Print the data below verbatim, minus images.
BEGIN Data supplied
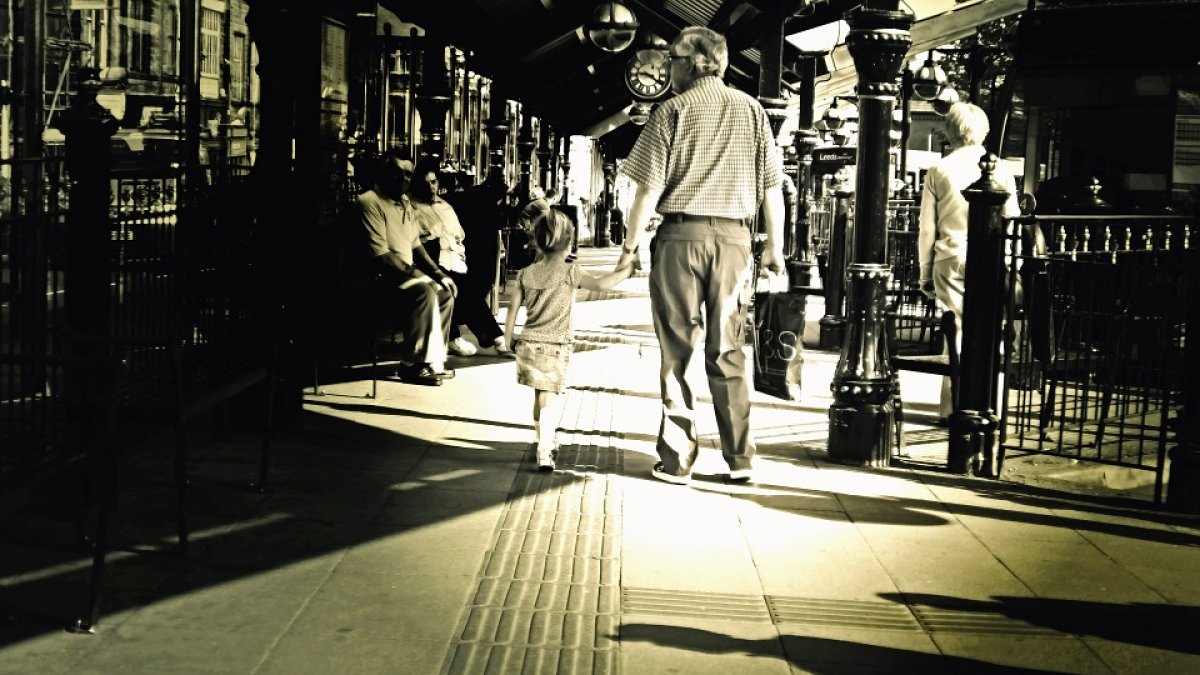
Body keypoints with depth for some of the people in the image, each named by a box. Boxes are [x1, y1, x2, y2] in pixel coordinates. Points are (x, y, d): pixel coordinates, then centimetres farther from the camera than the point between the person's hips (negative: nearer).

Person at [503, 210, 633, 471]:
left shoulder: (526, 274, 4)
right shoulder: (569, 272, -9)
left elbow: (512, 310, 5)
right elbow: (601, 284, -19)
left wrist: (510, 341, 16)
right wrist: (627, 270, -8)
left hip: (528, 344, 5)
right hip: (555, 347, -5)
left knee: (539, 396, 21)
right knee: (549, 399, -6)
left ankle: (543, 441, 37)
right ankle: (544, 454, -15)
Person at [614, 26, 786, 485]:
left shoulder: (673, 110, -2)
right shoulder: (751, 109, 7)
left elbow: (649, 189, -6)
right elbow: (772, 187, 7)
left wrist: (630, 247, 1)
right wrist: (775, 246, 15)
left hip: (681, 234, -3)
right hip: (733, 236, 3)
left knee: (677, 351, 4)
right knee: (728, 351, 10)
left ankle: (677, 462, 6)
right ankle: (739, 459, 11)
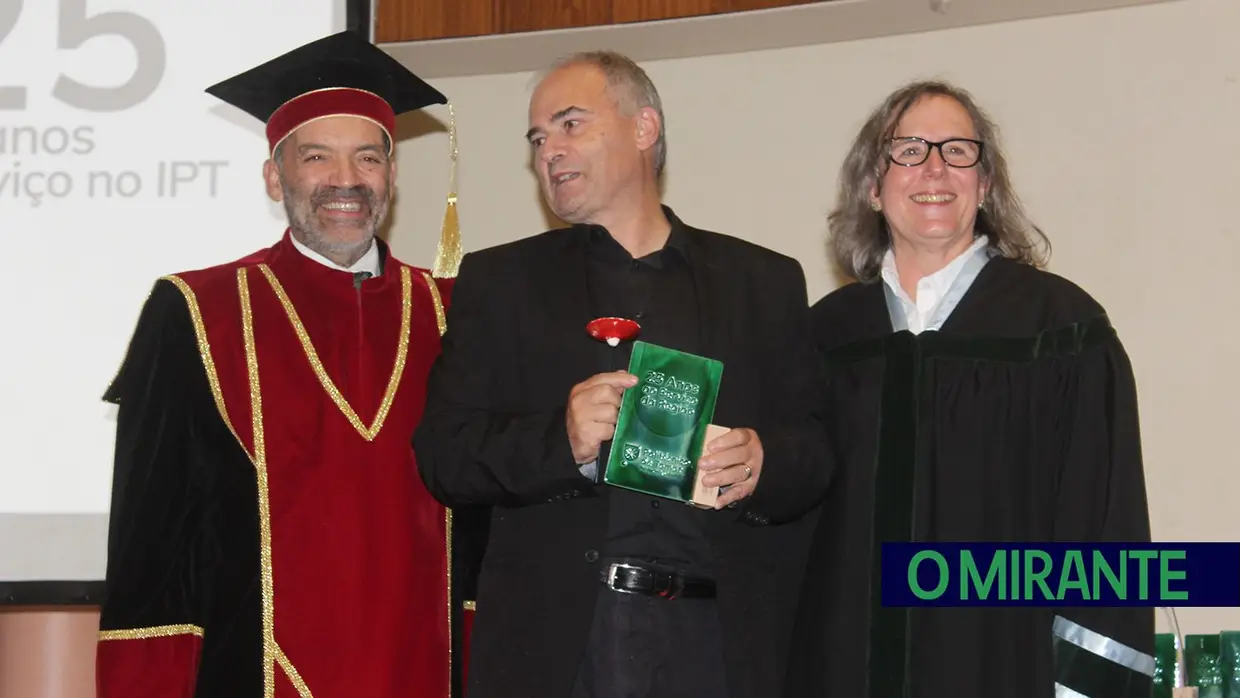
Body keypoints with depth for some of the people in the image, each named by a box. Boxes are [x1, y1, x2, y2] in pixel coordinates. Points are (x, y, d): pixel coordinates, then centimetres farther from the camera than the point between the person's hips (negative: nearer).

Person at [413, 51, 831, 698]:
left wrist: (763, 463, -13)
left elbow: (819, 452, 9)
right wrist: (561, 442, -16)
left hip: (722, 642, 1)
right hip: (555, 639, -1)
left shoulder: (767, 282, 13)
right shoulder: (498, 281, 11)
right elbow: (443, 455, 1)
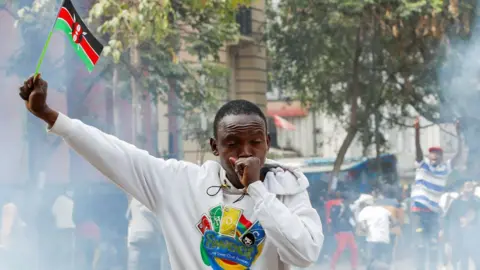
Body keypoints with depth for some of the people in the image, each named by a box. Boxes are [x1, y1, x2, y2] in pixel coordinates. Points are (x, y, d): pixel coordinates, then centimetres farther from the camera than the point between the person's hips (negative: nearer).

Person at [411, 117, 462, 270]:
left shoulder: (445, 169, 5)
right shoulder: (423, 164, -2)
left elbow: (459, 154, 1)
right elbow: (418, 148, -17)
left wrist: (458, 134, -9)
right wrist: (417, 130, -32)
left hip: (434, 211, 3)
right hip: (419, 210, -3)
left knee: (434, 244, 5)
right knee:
END Data supplied
### Answer for this exercise
Body keypoints with depth for some of the people in the image, each named by a box. Boxes are [x1, y1, x2, y2] in pixel coordinates. Points are (x, y, d): pixel coordinates, then centimetres farther from the camera than the point between the person's hips (negative: nearer).

Person at [503, 210, 633, 471]:
left shoulder: (526, 274, 4)
right shoulder: (569, 272, -9)
left elbow: (512, 310, 5)
right elbow: (601, 284, -19)
left wrist: (510, 341, 16)
right wrist: (627, 270, -8)
left hip: (528, 344, 5)
right hip: (555, 347, -5)
left knee: (539, 396, 21)
right knee: (549, 399, -6)
left ankle: (543, 441, 37)
right ankle: (544, 454, -15)
Person at [614, 26, 786, 485]:
left shoulder: (673, 110, -2)
right shoulder: (751, 109, 7)
left elbow: (649, 189, -6)
right elbow: (772, 187, 7)
left wrist: (630, 247, 1)
right wrist: (775, 246, 15)
left hip: (681, 234, -3)
right hip: (733, 236, 3)
left knee: (677, 351, 4)
right knee: (728, 351, 10)
left ankle: (677, 462, 6)
right ankle: (739, 459, 11)
Body keypoints with depth for some of the people in the image, each named by a box. Boxes are [x1, y1, x2, y2] in pixel coordinates. Points are (x, y, d): pixel coordinates, then centimetres farther from the camera than the point between the person's hips (negative: nearer).

Person at [413, 51, 831, 698]:
left wrist: (763, 463, -13)
left elbow: (819, 452, 9)
right wrist: (561, 442, -16)
left hip: (722, 642, 1)
right hip: (555, 639, -1)
left shoulder: (767, 282, 13)
right shoulder: (498, 281, 11)
right elbow: (443, 455, 1)
Body keypoints with depth for some of the people in the image, each named by a box. Boxes are [x1, y1, x2, y2] in pixel coordinates. Points are (x, y, d): pixel coordinates, then centimetres farther from the camera than the point between the person's hips (negative: nearer).

Person at [411, 117, 462, 270]:
left shoulder: (445, 169, 5)
right shoulder: (423, 164, -2)
left elbow: (459, 154, 1)
right elbow: (418, 148, -17)
left wrist: (458, 134, -9)
right wrist: (417, 130, -32)
left hip: (434, 211, 3)
right hip: (419, 210, -3)
left knee: (434, 244, 5)
right knee:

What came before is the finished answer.